The electron beam of the SEM also generates X-rays from the sample. Each element has a unique X-ray pattern, and the EDS detector is used to collect the X-rays and analyze their energies. The spectrum of X-ray energies is used to identify the elements present in the sample and to determine their amounts using quantitative analysis. The EDS method can detect elements with the atomic number of carbon (12) or greater, and it has a detection limit on the order of 0.1% wt/wt for most elements. Because most elements are heavier than carbon, EDS is an ideal detection method for metals and other inorganic materials, such as glass fragments or minerals.
For a pure metal particle like iron or aluminum, the EDS spectrum will display a composition showing close to 100% iron or aluminum. If the particle is somewhat oxidized or corroded, the EDS spectrum will display the presence of oxygen in some amount and a proportionately lower amount of the metal. For example, a sample of oxidized iron might produce an EDS spectrum with 70 wt% iron and 30 wt% oxygen. For real world samples, metal corrosion particles often display small amounts of multiple elements because the source metals are typically alloys and not pure metals, and they may have been exposed to various environments prior to analysis.
FIGURE 4. Energy dispersive X-ray spectrometer spectrum of type 304 stainless steel corroded by acid mixture.
Identifying the SourceThe most common source of metal contaminants in biopharmaceutical products is processing machinery that generates wear particles. Stainless steel is the type of metal found most frequently in liquid injectables or over-the-counter pharmaceuticals.
Stainless steels comprise a family of many commercially available steel alloys. Stainless steel contains at least 10% chromium, as well as varying amounts of other alloying elements. There are over 150 grades of stainless steel, each distinguished by the composition of alloying elements. The EDS data from a metal particle can be compared to published databases of common stainless steel compositions. In some cases, possible sources for the particle can be narrowed down to a few likely choices and traced to the type of steel used in certain pieces of manufacturing equipment.
Corrosion Complicates AnalysisUnfortunately, finding a solution is not always that easy. The majority of metal particles isolated from biopharmaceutical products are slightly corroded or oxidized due to exposure to air, water, bacteria, or chemicals found in high chloride or sulfate environments. During the corrosion process, the ratios of iron and alloying elements may change, and the amount of oxygen in the metal sample may increase. This changes the elemental composition to the extent that many times it is not possible to match the particle to any known source (see Figures 3 and 4 p. 23).

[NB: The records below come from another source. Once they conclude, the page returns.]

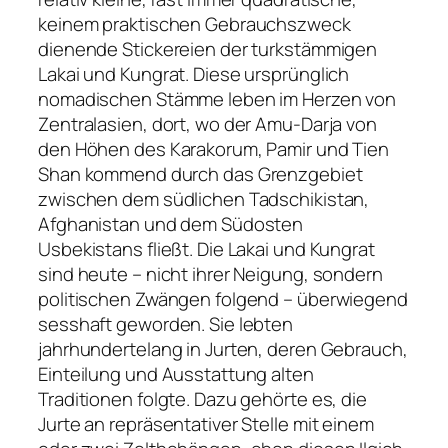
keinem praktischen Gebrauchszweck
dienende Stickereien der turkstämmigen
Lakai und Kungrat. Diese ursprünglich
nomadischen Stämme leben im Herzen von
Zentralasien, dort, wo der Amu-Darja von
den Höhen des Karakorum, Pamir und Tien
Shan kommend durch das Grenzgebiet
zwischen dem südlichen Tadschikistan,
Afghanistan und dem Südosten
Usbekistans fließt. Die Lakai und Kungrat
sind heute – nicht ihrer Neigung, sondern
politischen Zwängen folgend – überwiegend
sesshaft geworden. Sie lebten
jahrhundertelang in Jurten, deren Gebrauch,
Einteilung und Ausstattung alten
Traditionen folgte. Dazu gehörte es, die
Jurte an repräsentativer Stelle mit einem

Fortunately, the presence or absence of certain alloying elements can sometimes provide clues about the origin of the particles. For example, because molybdenum does not exist in all types of stainless steel, the presence or absence of this element narrows the list of likely sources.
The natural wear and tear of manufacturing machinery cannot be avoided. Biopharmaceutical companies must continue to diligently monitor not only the quality of the product but also the condition of the manufacturing machinery. Working in conjunction with independent analytical laboratories will help to prevent metal-contaminated pharmaceuticals from reaching store shelves and the consumer.